Qu’est-ce que le clickbait ou piège à clics ?

Le clickbait, ce petit titre aguicheur qui te donne envie

Plutôt qu’un long discours, une capture d’écran issu d’un site d’actualités geek avec de la culture, du jeu vidéo, de l’insolite. Avant d’aller plus loin j’ai pris ce site comme exemple non pas comme une charge mais dans mon Google Actu, j’ai vu plusieurs annonces qui m’ont fait sourire tant la perche est grosse. Ils sont passés l’air dans la maîtrise du clickbait, à croire que c’est écrit par des bots.

Prenons quelques exemples

  • Cette fonctionnalité doit absolument revenir. Mais quelle est cette fonctionnalité, il faut que je clique.
  • dévoile, inquiétante, casting XXL. Que de mystères, il faut que je clique.
  • Star Wars, grand retour dans cette série. Mais quelle série ? Il faut que je clique.

Analysons comment donner l’envie de cliquer

Prenons le dernier titre et imaginons qu’on ait plutôt écrit : Boba Fett sera de retour dans une nouvelle série Star Wars : The Book of Boba Fett. Dans ce titre, j’ai donné l’intégralité de l’information. Seuls ceux qui sont vraiment intéressés par le personnage et par l’annonce iront cliquer. Dans la version originale, on laisse planer une forme de suspense. Est-ce qu’il s’agit d’un retour dans le Mandalorian ou autre chose, je vais donc cliquer pour le savoir. Et c’est ici qu’intervient la notion de piège à clics. À la lecture de l’article, je me rends compte que le contenu est particulièrement pauvre. Il aurait pu effectivement tenir dans le titre que j’ai proposé.

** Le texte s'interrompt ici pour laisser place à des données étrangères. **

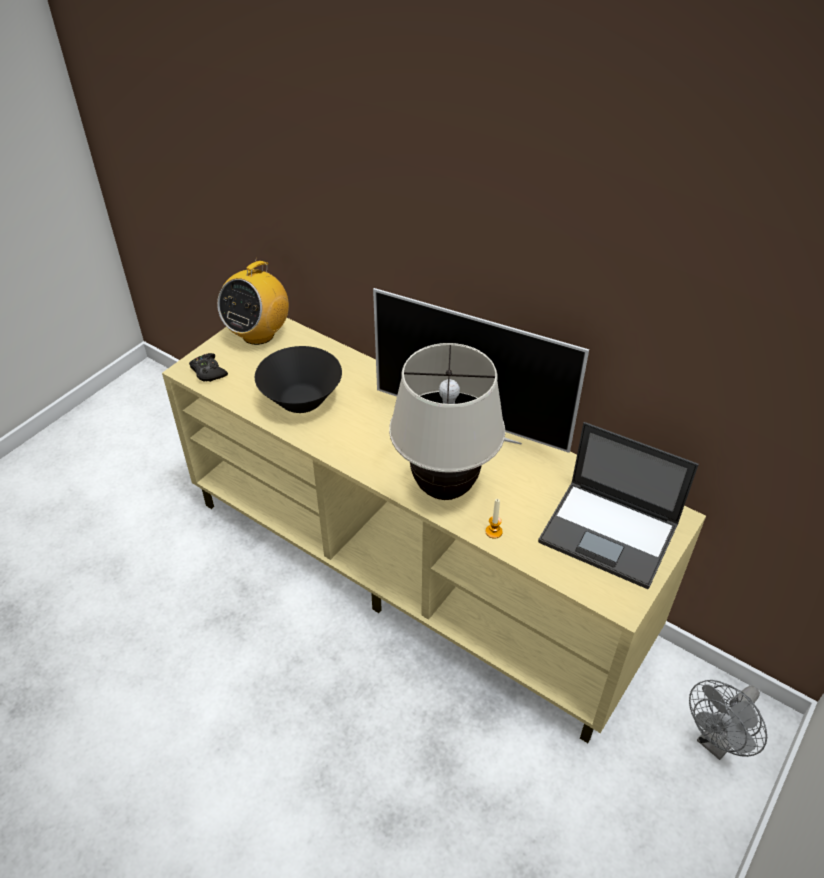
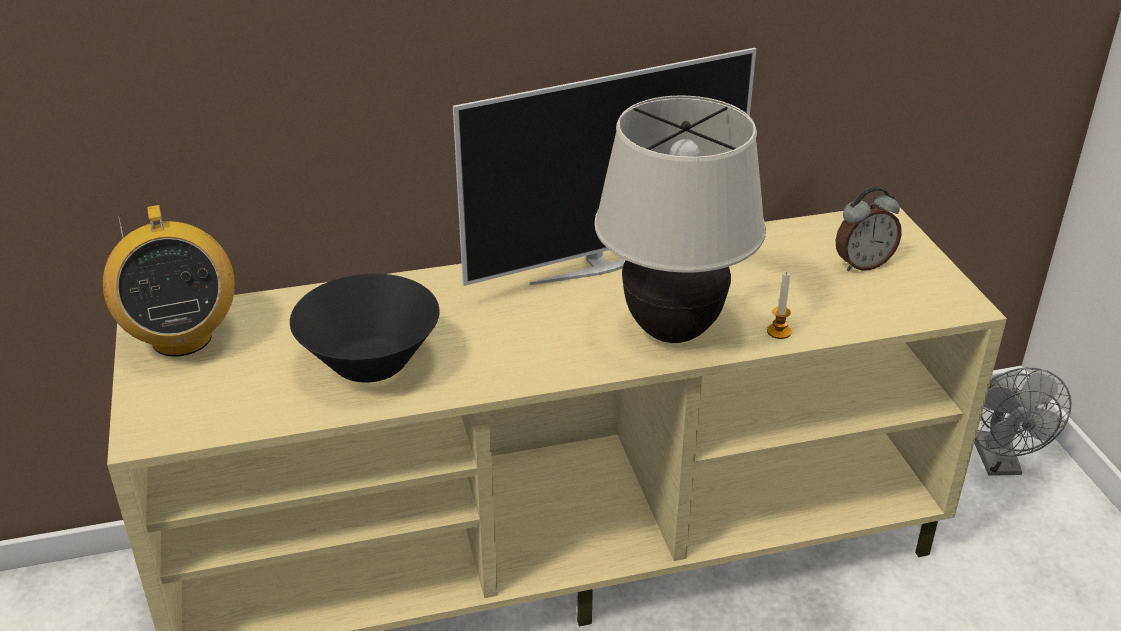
camera: 50 degrees left, 10 degrees down
black game controller [189,353,228,382] -> none
laptop [538,422,699,589] -> alarm clock [836,187,902,271]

Il faut bien vivre. Le problème de la publicité

Seulement, si je donne l’information dans le titre, qu’on ne clique pas, alors la page n’est pas vue. C’est ici qu’intervient la compréhension du modèle économique. Le site Hitek est un site gratuit qui vit uniquement des revenus publicitaires d’après ce que je peux voir. Aujourd’hui de nombreux sites se sont tournés vers des formules premium sans publicité ou du paywall, c’est-à-dire que vous avez l’obligation de payer si vous voulez lire les contenus. Le modèle publicitaire est basé sur le nombre de vues, par conséquent il faut que vos pages soient beaucoup lues pour que ce soit rentable. Les sites vont donc pratiquer le clickbait pour attirer le lecteur et faire monter le nombre de vues.

Clickbait ne rime pas avec qualité

Un site qui va donc baser sa stratégie sur du clickbait propose de très nombreux articles au titre accrocheur, mais aux contenus décevants et courts. En effet écrire un article de fond prend du temps, de l’investissement, un travail de recherche. Le clickbait se limite à broder autour d’un contenu sommaire. Le modèle a bien sûr montré ses limites et certains réseaux sociaux ont commencé à limiter cette forme d’article. Le caractère sensationnel qui est utilisé pour faire venir le lecteur est parfois mensonger et c’est donc la porte ouverte aux fake news.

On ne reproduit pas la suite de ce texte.